If you’ve found it harder (or more expensive) to order a cab recently, the reason is probably because more people are ordering takeaway food.
Demand for taxis went right down during lockdown, while demand for meal deliveries went up. And the way in which the ‘gig economy’ functions means that it’s not hard for drivers to leave their job driving for Uber and switch to driving for Uber Eats (or Deliveroo, or JustEat). More burgers get delivered, more drivers jump ship, cabs become more scarce and fares go up.
But as well as creating more surge pricing and the rage-inducing “rides being cancelled while drivers are en-route” this massive surge for food delivery services is also changing London in other, more fundamental ways.
Lockdown habits aren’t going away
In the last few weeks we’ve seen results announcements from all the big food delivery companies, and the clear message seems to be that food-on-demand is still very much …well, in demand.
————————
▸ **Questions to answer**
(a) Please rewrite the passage on food delivery from "If you’ve found" down to "more fundamental ways.", replacing "takeaway" with "takeout".
(b) In the passage on food delivery, what happened to demand for taxis during lockdown?
You won't need the data for any of this.
————————
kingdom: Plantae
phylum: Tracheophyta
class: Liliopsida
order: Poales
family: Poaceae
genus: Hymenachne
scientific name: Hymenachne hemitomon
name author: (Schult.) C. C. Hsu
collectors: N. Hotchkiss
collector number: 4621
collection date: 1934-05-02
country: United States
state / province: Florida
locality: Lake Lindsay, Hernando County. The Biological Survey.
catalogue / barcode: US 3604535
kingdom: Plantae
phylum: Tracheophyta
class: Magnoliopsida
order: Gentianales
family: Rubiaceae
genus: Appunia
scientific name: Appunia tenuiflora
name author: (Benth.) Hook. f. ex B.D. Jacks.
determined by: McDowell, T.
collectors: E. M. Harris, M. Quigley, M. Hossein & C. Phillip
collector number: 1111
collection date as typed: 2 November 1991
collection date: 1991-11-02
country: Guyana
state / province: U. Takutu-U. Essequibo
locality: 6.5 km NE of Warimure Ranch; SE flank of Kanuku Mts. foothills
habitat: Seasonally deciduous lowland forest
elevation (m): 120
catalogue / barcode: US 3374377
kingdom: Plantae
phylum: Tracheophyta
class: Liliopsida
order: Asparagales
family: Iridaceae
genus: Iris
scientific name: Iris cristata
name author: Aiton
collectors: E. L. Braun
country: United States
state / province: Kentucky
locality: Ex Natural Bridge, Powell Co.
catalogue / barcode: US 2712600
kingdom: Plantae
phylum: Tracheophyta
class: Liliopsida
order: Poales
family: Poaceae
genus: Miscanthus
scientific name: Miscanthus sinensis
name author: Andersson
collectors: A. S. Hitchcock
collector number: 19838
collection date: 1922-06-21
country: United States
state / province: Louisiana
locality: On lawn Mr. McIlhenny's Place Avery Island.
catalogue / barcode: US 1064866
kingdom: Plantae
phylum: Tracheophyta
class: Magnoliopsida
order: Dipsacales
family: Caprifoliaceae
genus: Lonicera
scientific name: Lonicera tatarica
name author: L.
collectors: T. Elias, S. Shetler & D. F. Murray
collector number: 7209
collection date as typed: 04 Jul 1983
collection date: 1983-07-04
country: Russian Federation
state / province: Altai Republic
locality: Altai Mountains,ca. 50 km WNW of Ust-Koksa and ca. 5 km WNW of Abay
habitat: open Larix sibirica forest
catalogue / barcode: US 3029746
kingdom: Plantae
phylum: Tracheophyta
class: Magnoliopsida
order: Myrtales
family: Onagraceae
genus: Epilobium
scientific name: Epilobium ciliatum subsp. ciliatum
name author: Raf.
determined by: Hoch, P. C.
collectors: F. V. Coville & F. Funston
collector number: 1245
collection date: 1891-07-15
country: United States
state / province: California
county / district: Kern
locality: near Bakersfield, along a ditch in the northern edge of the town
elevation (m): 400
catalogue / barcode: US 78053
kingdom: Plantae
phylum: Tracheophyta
————————
▸ **Exercise results**
(a)
If you’ve found it harder (or more expensive) to order a cab recently, the reason is probably because more people are ordering takeout food.
Demand for taxis went right down during lockdown, while demand for meal deliveries went up. And the way in which the ‘gig economy’ functions means that it’s not hard for drivers to leave their job driving for Uber and switch to driving for Uber Eats (or Deliveroo, or JustEat). More burgers get delivered, more drivers jump ship, cabs become more scarce and fares go up.
But as well as creating more surge pricing and the rage-inducing “rides being cancelled while drivers are en-route” this massive surge for food delivery services is also changing London in other, more fundamental ways.

(b) It went right down.